We then moved onto some local cheeses…as promised the Winterdale Shaw from the top of Wrotham Hill, a Wealdway Goats log rolled in ash (not volcanic by the way) from Nut Knowle Farm Horam Sussex, a tangy Kentish Blue and a Sussex Camembert and then an impostor from across the channel a Tomme de Montagne. We served them on little individual wooden boards and with it gave some of our special oat biscuits. A batch of porridge has the addition of sea salt and Szechwan peppercorns and thinly spread onto parchment paper and baked till dry a crisp. Simple but very moreish.
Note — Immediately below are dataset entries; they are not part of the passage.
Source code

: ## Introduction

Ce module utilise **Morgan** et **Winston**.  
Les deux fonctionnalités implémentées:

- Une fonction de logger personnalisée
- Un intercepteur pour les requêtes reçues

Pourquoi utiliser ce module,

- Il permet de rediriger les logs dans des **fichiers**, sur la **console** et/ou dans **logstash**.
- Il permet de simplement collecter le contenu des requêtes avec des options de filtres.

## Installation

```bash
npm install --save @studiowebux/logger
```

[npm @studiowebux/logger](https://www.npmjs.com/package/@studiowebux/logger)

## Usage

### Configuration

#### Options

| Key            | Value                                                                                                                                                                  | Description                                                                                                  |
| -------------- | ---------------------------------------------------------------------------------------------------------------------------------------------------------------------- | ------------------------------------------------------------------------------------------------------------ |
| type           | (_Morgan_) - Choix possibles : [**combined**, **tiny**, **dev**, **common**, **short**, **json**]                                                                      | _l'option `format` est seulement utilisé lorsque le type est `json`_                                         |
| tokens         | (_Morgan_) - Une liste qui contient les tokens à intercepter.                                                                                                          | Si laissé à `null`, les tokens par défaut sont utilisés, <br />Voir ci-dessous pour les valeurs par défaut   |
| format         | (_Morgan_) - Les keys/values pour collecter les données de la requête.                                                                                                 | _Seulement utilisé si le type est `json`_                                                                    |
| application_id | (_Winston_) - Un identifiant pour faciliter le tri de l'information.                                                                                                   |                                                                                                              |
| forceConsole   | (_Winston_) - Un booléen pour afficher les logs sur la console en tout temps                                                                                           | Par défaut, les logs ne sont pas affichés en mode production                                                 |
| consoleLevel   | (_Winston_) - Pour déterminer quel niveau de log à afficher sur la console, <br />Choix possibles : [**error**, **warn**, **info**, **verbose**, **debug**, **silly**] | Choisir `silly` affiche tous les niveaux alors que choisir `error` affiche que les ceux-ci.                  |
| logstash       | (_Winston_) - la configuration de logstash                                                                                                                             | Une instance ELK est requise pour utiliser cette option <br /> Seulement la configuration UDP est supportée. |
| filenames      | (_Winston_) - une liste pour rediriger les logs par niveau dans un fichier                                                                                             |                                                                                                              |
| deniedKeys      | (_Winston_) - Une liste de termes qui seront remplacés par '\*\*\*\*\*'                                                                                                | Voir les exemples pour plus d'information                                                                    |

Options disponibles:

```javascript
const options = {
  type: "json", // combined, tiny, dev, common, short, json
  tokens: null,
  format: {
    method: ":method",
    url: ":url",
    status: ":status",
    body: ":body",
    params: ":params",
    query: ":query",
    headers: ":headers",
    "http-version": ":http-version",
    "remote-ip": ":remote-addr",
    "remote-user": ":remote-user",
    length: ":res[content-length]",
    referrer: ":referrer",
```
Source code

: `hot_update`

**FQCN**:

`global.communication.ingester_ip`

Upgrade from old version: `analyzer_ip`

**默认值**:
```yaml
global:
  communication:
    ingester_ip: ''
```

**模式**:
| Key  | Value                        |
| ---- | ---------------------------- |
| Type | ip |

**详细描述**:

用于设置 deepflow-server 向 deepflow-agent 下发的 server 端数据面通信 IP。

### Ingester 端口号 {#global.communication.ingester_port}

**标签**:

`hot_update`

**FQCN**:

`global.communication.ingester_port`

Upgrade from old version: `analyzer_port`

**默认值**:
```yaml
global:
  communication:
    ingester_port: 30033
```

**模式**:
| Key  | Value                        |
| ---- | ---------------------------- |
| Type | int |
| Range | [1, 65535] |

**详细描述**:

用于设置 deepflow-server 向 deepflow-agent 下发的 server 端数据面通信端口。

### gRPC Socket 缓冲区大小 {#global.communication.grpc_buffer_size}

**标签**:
The dessert was a cake but totally flourless one… it was a made with boiled fresh oranges and then these once chilled are blitzed in a food processor and then added to eggs sugar and ground almonds and chopped hazelnuts. It is baked and left to cool. I served it with a marmalade coulis and a vanilla scented cream. With it we served once again our Muscat de Rivesaltes. It is one of my favourite wines and is from a region of France that is diverse as its wines. Others from the region of Languedoc Roussillon include a Maury a red sweet fortified wine or a Banyuls a similar wine from around the villages of Banyuls, Collioure and Port-Vendres.
There was a real buzzy atmosphere in our restaurant and it was great to see our guests relaxed and obviously enjoying themselves… We are now planning the next three events so watch out for more details.